Miami-based Marine Safety Group has called upon the Bahamas government to ban shark-feeding tours in the wake of a recent death.
An Austrian diver was bitten by a shark while diving in Bahamian waters that had been baited with bloody fish parts; he later died from his wounds.
The man was on a commercial dive trip in open water without a cage or similar protection. Scuba Adventures of Riviera Beach, Fla., the dive operator, immediately called the U.S. Coast Guard, which airlifted the diver to a Florida hospital, where he later died.
Scuba Adventures' Web site states that it offers divers the opportunity "to get face to face with sharks," explaining that its expeditions "are unique shark trips run exclusively for shark enthusiasts and photographers."

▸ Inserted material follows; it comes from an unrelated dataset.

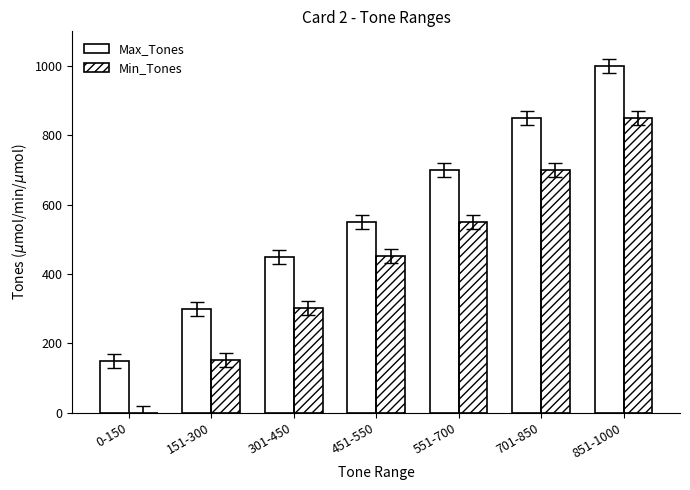

What is the greatest value displayed?

1000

The Marine Safety Group, a nonprofit corporation dedicated to the protection of coastal and marine habitats and wildlife and the people who interact with and use these resources, contend that shark feeding poses a threat not only to divers but to ocean enthusiasts far removed from feeding sites.
"Once a shark learns to associate boat arrivals and/or people in the water with dinnertime, those associations are remembered for a long time and taken with the shark wherever it may wander -- a recipe for disaster," said Bob Dimond, president of the Marine Safety Group.

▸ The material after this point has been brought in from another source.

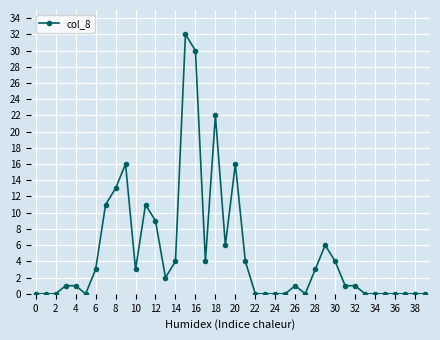

True or false: there are more than 0 points higher than both neighbors.

True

Other dive operators supported this claim. A spokesman at Bimini Undersea Adventures in the Bahamas said that sharks have been observed swarming a boat "at every location throughout the Bahamas that has, or still does, conduct shark-feeding dives."
Dimond pointed out that the Cayman Islands, Hawaii and Florida had halted feeding dives, and he urged the Bahamas to put a stop to them.